Another factor appeared by chance. This is the logarithm from ID in VK log10 (ID)
On this, I trained logistic regression , and I got this:
log (OR) = 9.92-1.537 * log10 (ID) + 0.067 * SQRT (Dic) -0.023 * Percent
For the test part of the sample it turned out a very good classifier with AUC = 0.93. Here is such a ROC curve :
ROC curve of the classifier that determines the content of a person’s page.
Some questions are caused by the importance of VC ID for classifying the content of a person, but it seems, alas, it works. The further the ID is from 1, the more likely it is that it is just a bot that is made to advertise microloans. Without ID, the classifier also works, but worse. AUC = 0.78. This is not direct good, but also not direct useless.
In any case, the final decision on the character’s usefulness is up to the decision maker.
additional verification
I took all of its 5,000 subscribers from one of my comrades, where, of course, 95% of the advertising slag was sent out and the regression was run without additional training. With a cutoff of 20%, the results came out such TP = 78%, FP = 11% . That is, in general, on an arbitrary person it also works more or less less.

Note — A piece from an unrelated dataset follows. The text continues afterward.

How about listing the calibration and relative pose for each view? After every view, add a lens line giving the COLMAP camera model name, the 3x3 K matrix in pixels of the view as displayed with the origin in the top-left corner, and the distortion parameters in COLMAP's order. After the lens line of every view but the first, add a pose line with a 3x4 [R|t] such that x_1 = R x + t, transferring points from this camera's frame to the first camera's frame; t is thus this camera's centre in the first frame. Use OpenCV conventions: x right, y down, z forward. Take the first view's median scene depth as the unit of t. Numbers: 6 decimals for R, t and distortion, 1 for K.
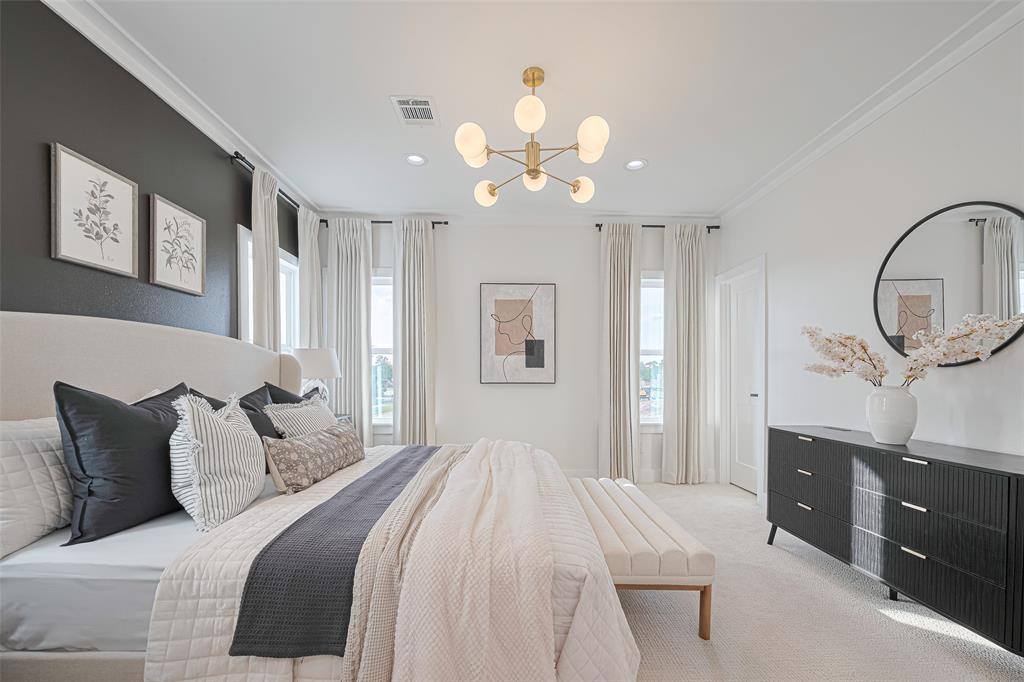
lens RADIAL K [[413.0, 0, 522.3], [0, 413.0, 375.7], [0, 0, 1]] dist [-0.003428, -0.000074]
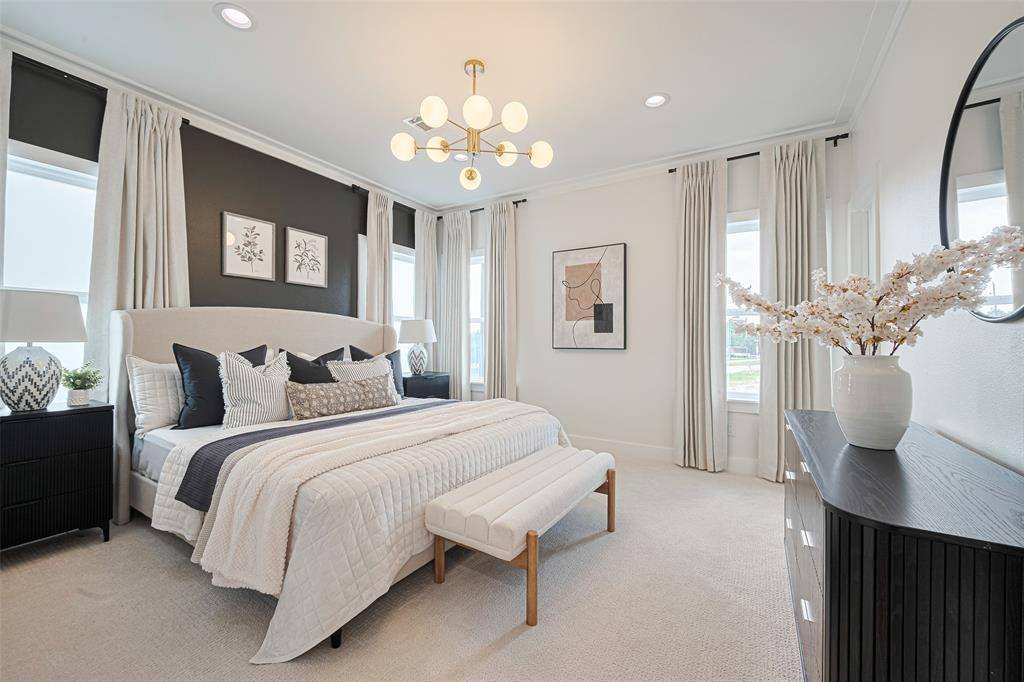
lens RADIAL K [[413.0, 0, 513.8], [0, 413.0, 337.8], [0, 0, 1]] dist [-0.003428, -0.000074]
pose [[0.836997, -0.006565, -0.547168, 0.385912], [0.000466, 0.999936, -0.011284, 0.003328], [0.547207, 0.009190, 0.836947, 0.080676]]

Can they make bots that pass this test?
Yes, it’s easy enough to generate a bot that will have some pseudo-meaningful posts surrounded by friends, but so far no one needs it. Well, it’s hard to bother with different content, because if all the bots generate the same thing, it is also easy to recognize.

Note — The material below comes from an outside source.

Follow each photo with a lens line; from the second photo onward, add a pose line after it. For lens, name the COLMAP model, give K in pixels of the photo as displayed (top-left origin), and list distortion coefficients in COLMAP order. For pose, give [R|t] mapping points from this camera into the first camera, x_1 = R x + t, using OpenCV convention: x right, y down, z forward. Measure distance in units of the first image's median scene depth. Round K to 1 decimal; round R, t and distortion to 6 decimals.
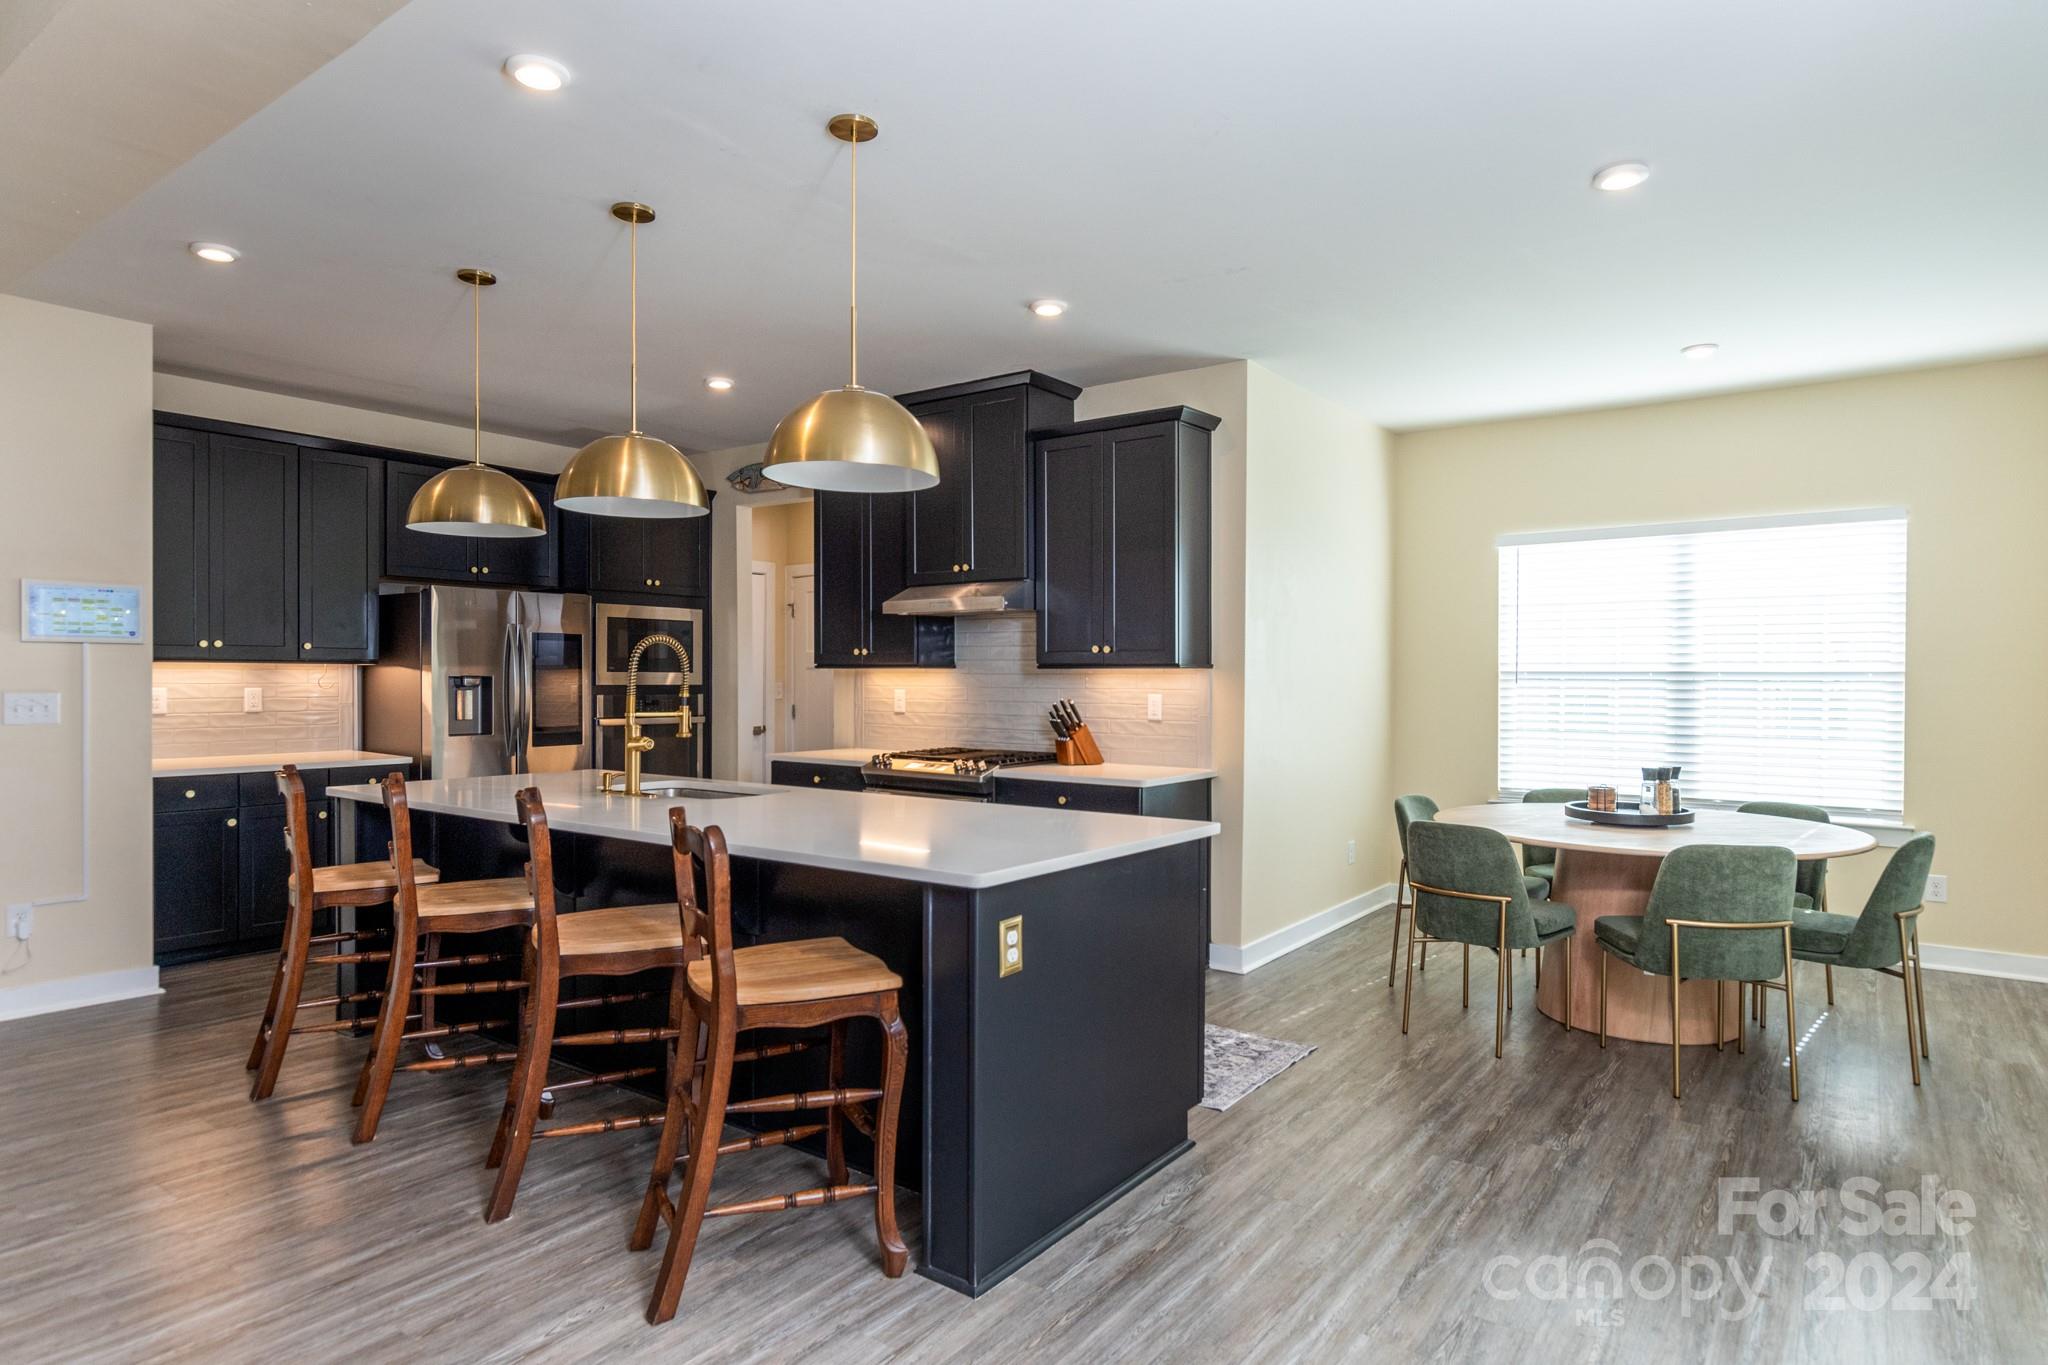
lens RADIAL K [[1136.2, 0, 1025.7], [0, 1136.2, 679.5], [0, 0, 1]] dist [-0.004571, 0.000601]
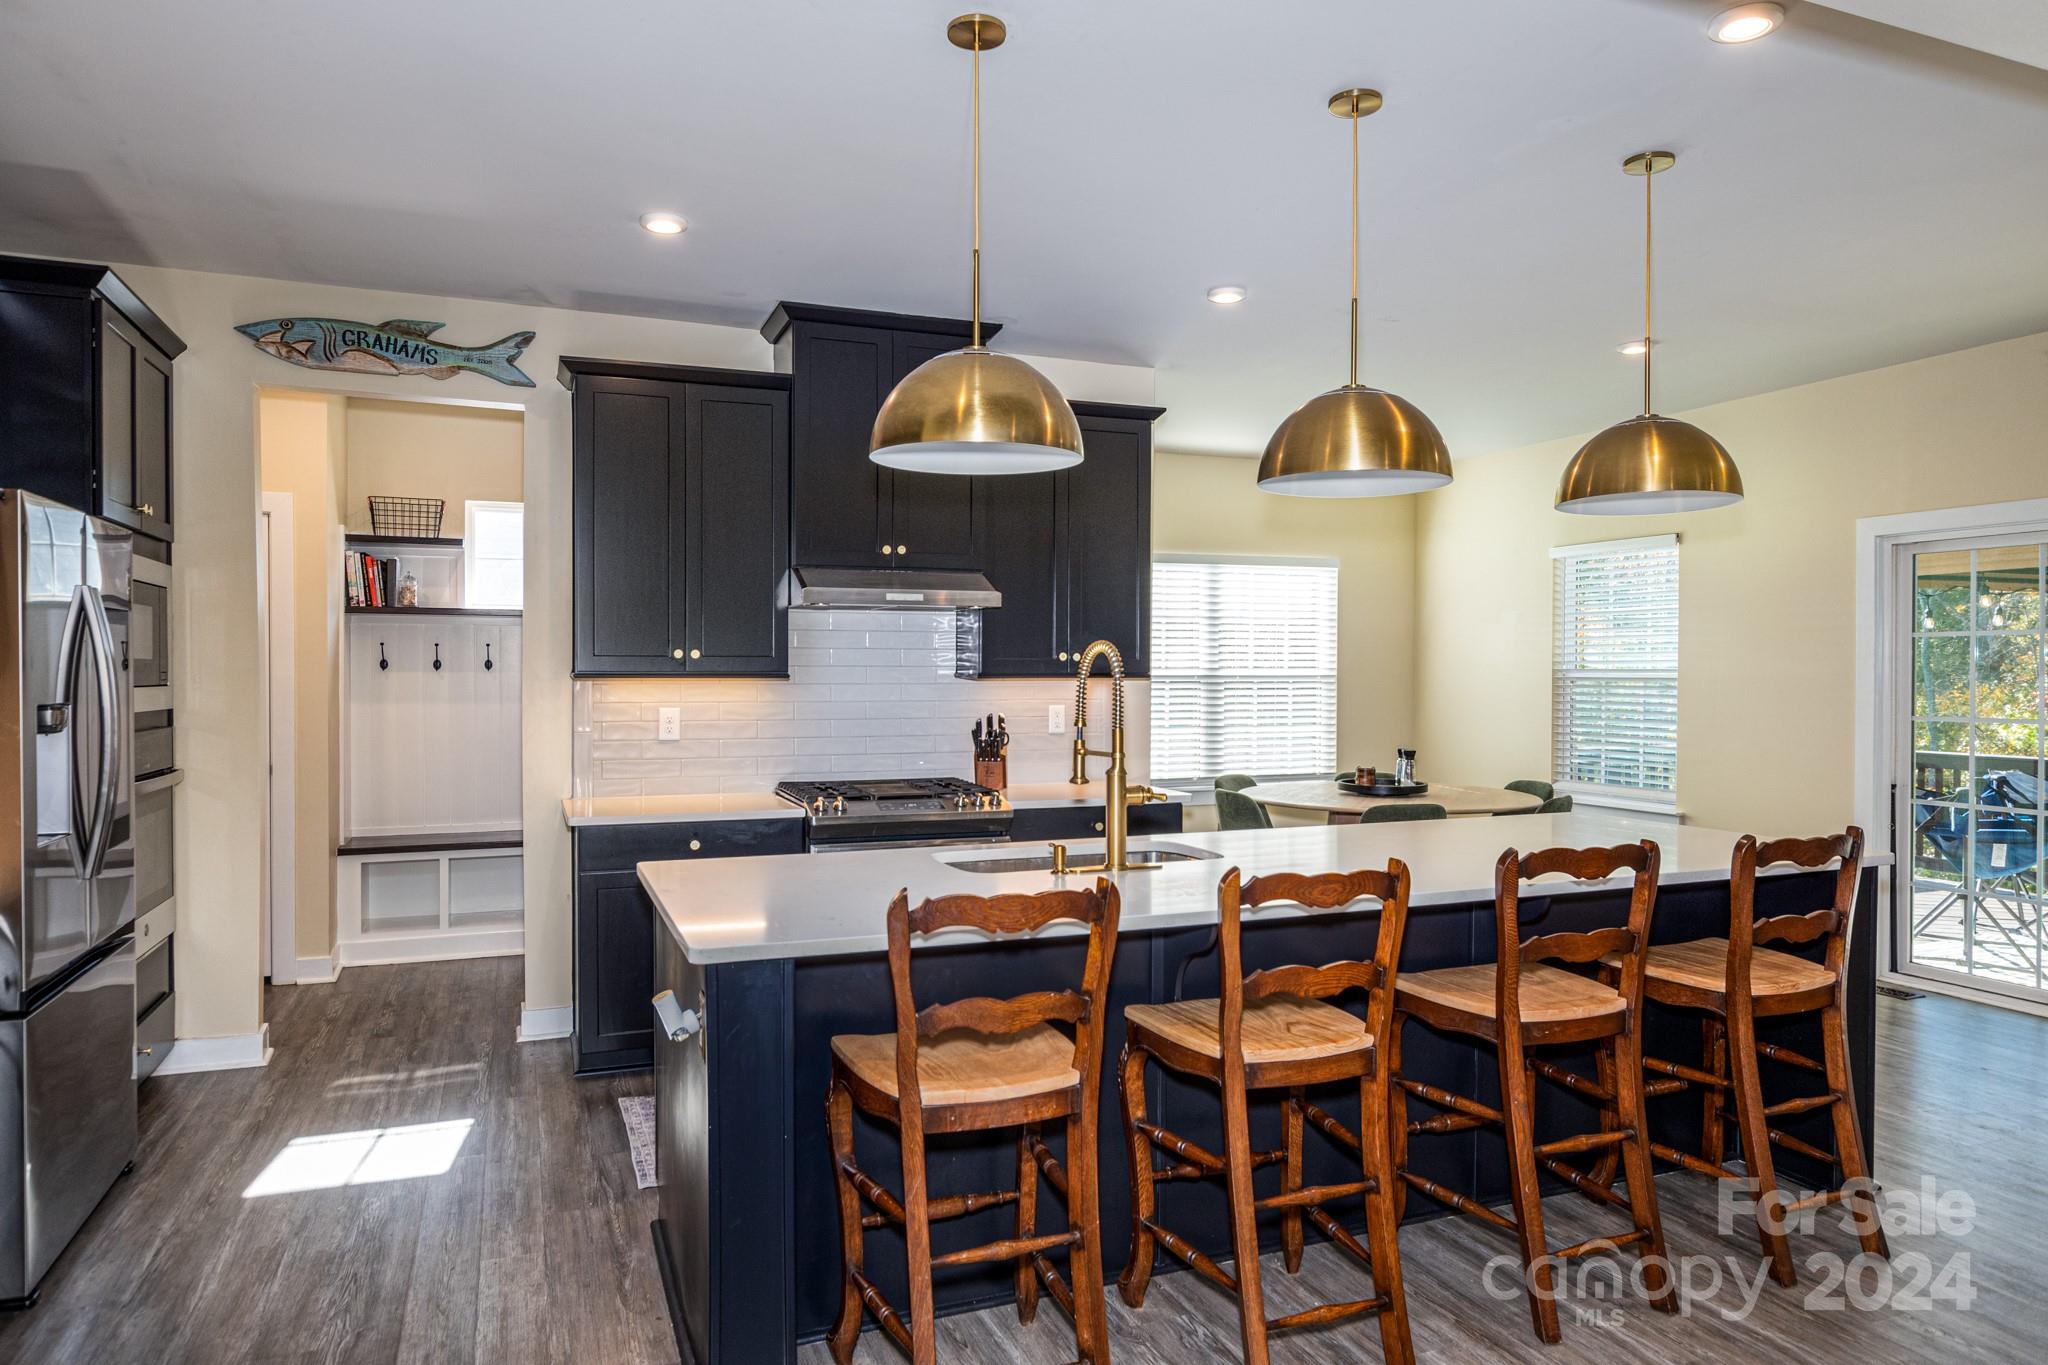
lens RADIAL K [[1291.8, 0, 1026.6], [0, 1291.8, 680.4], [0, 0, 1]] dist [-0.000502, -0.000044]
pose [[0.521625, -0.010130, 0.853114, -0.774410], [0.003819, 0.999947, 0.009539, -0.016741], [-0.853166, -0.001718, 0.521637, 0.462438]]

Is it possible to make an application that checks people by ID?
Probably possible, but I’m breaking it to do hello VK. If anyone wants, let him do it. It seems that the method is described, its idea is simple.
Is it too commonplace?
Enough. But suddenly someone will come in handy as a base for their developments. This method can easily be complicated, for example, by considering not just the length of the dictionaries, but considering the content. Here you can already use the full power of NLP and train in content. You can still take more complex classifiers: trees, neural networks, etc. All this can be complicated, but it is important that even simple ones give something interesting.